Dilema etika dalam pelayanan kesehatan modern untuk pasien gawat (kritis) di Unit Perawatan Intensif (ICU). Sebagian disebabkan oleh kemajuan ilmu pengetahuan dan teknologi, meningkatnya biaya pengobatan, perbedaan tentang hak-hak pribadi, nilai-nilai sosial yang tidak pasti atau mungkin bertentangan satu sama lain serta berkembangnya hubungan antar tenaga pelaksana yang mendukung pelayanan kesehatan.

Problem yang dihadapi oleh petugas ICU, juga mencakup nilai-nilai individu, penghayatan tentang hidup dan definisi mati, tantang pemerataan keadilan, pemakaian, cara pengobatan canggih dan mutakhir serta harga yang mahal, penghentian pengobatan pasien dalam keadaan kritis, hubungan dengan tenaga keperawatan dan nonkeperawatan, hubungan dengan keluarga pasien dan masalah-masalah lainnya.

Cara kerja dan hubungan DSAn dan Dokter lain di ICU :
  1. Permintaan perawat di ICU harus diajukan oleh dokter yang merawat pasien secara lisan atau tertulis dengan menyebutkan alasannya. 
  2. DSAn yang bertanggung jawab di ICU menilai dulu kemudian memberikan persetujuan setelah mempertimbangkan keadaan pasien dan tempat yang tersedia. Serah terima pasien hendaknya disertai penjelasan permintaan alih rawat atau rawat bersama. 
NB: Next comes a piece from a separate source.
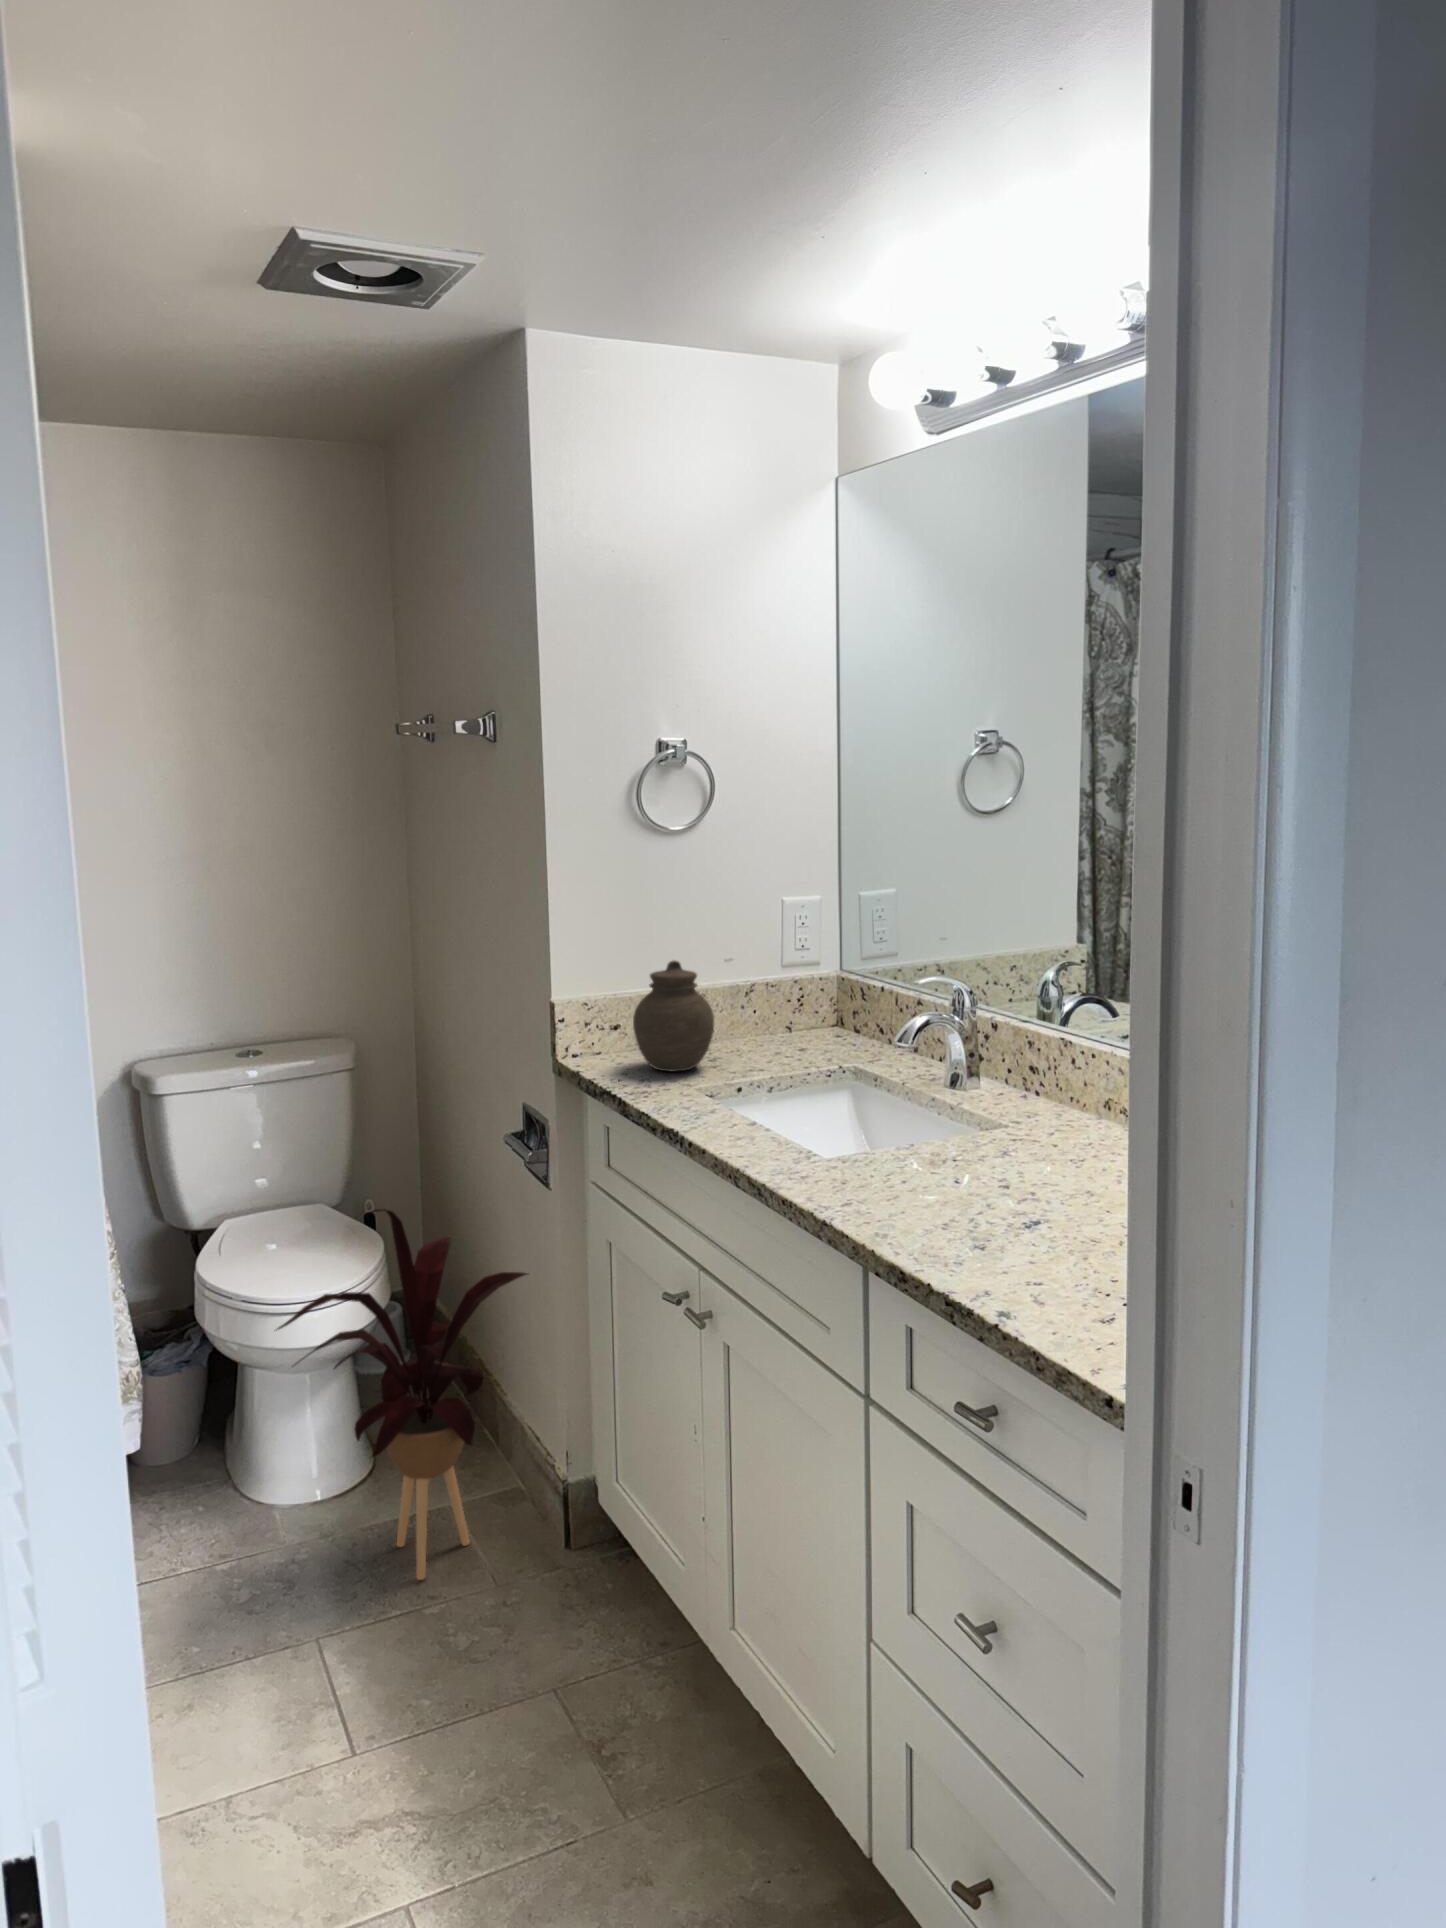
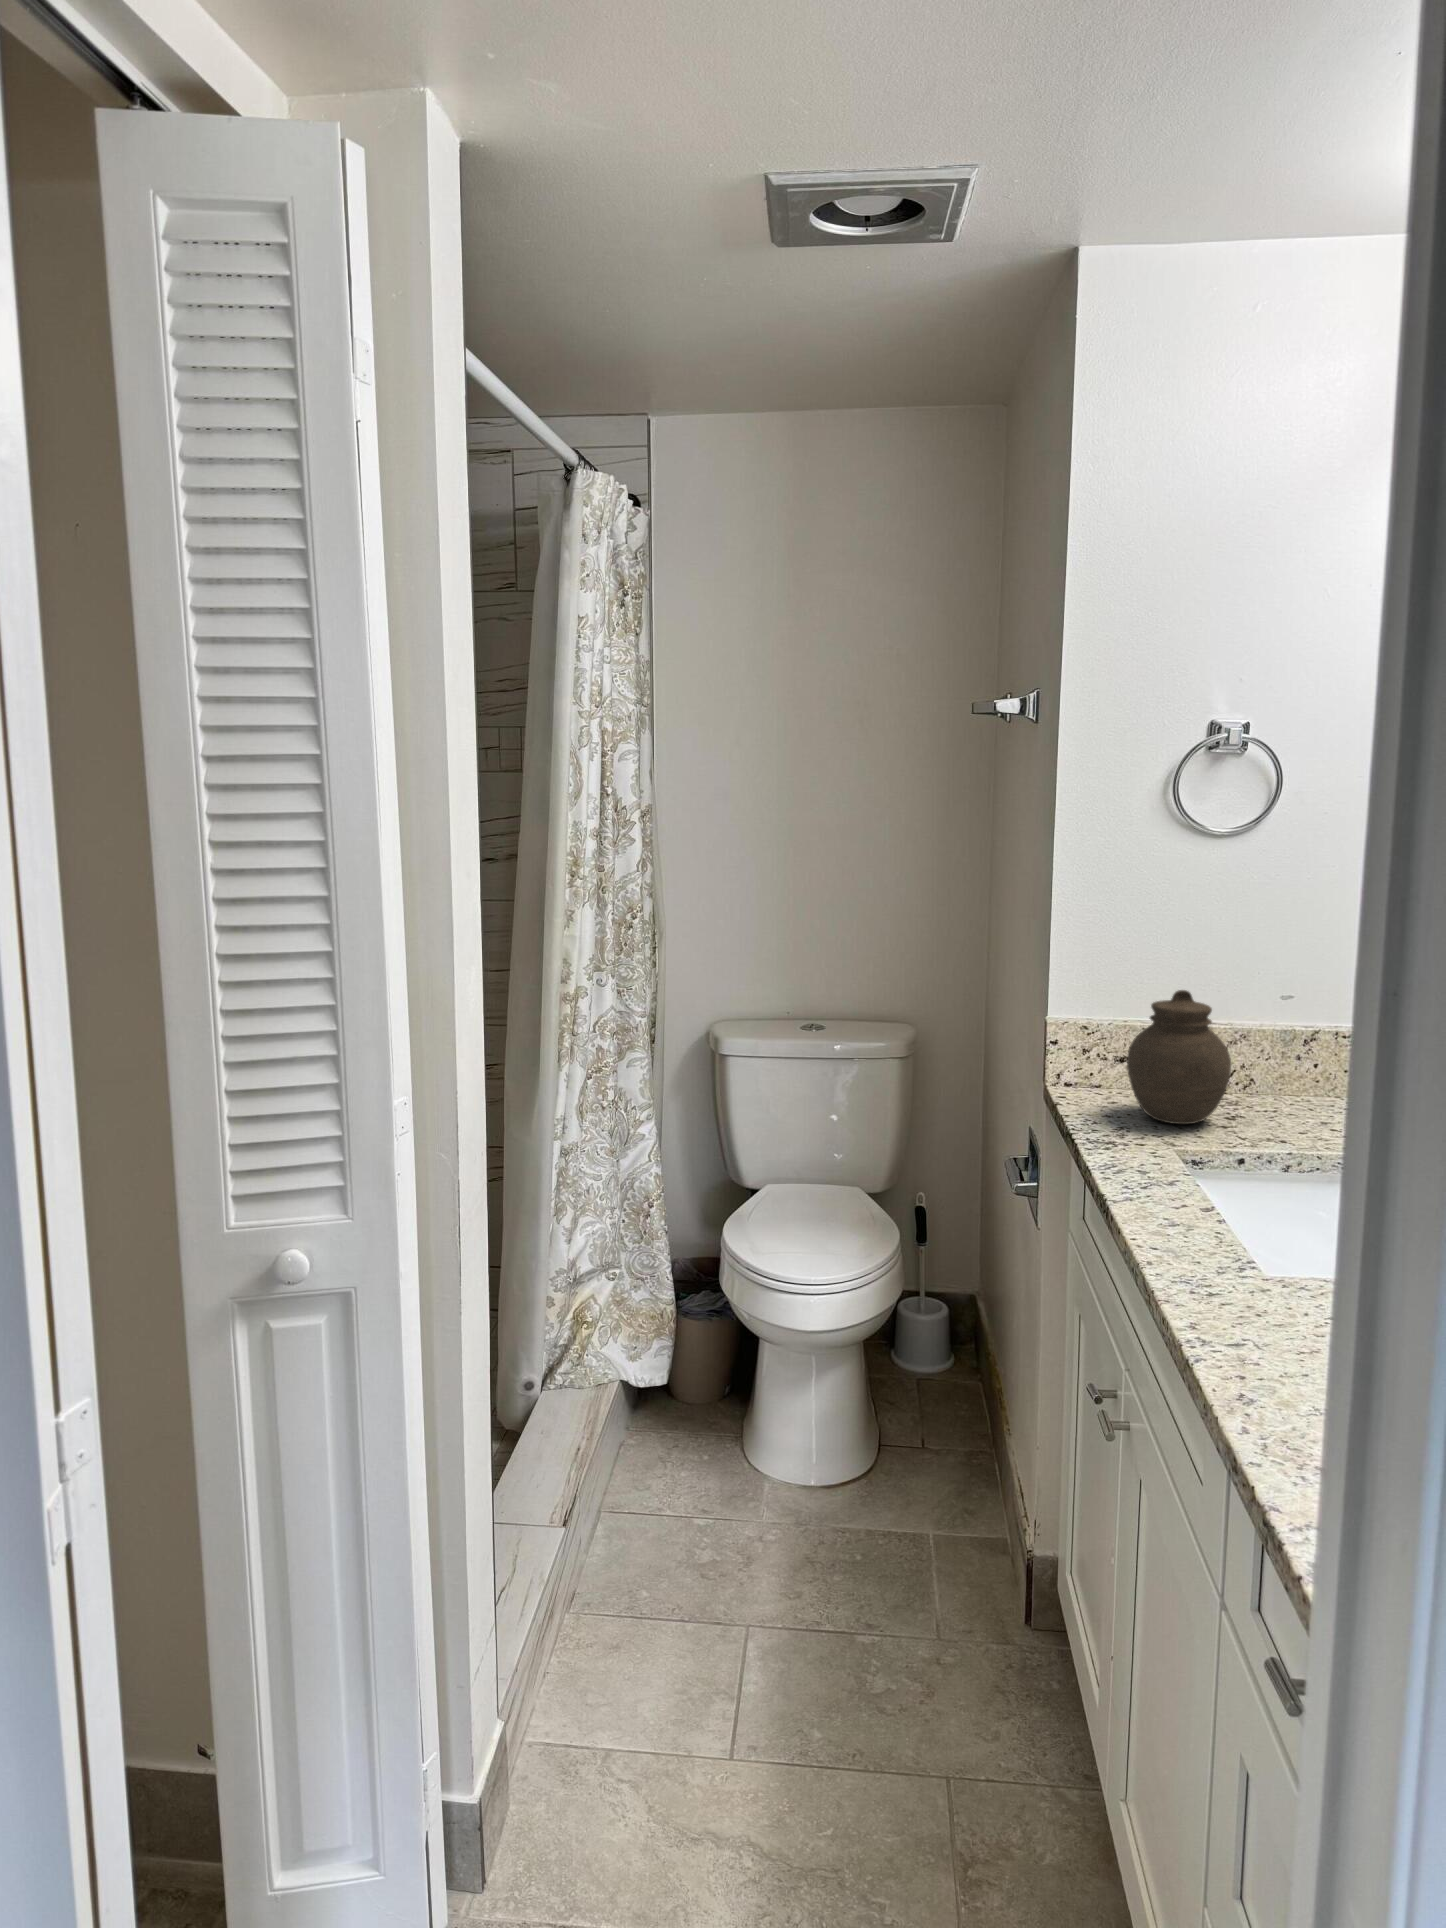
house plant: present [278,1209,527,1580] -> none [731,1213,1013,1604]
  3. Pada alih rawat, DSAn sebagai penanggung jawab ICU berwenang sepenuhnya dalam hal terapi maupun konsultasi dengan dokter-dokter lain selama dirawat dan indikasi keluar dari ICU. 
  4. Dalam hal rawat bersama, dokter yang mengirim tetap melakukan evaluasi dan menganjurkan terapi baik diminta maupun tanpa diminta. 
  5. Konsultasi kepada dokter-dokter lain di luar ICU dapat diminta tanpa atau dengan persetujuan dokter yang mengirim; dengan demikian, penanggulangan pasien dapat dilakukan dengan pendekatan terpadu dalam satu tim yang multi disipliner. 
  6. Kepala ICU berlaku sebagai ketua tim.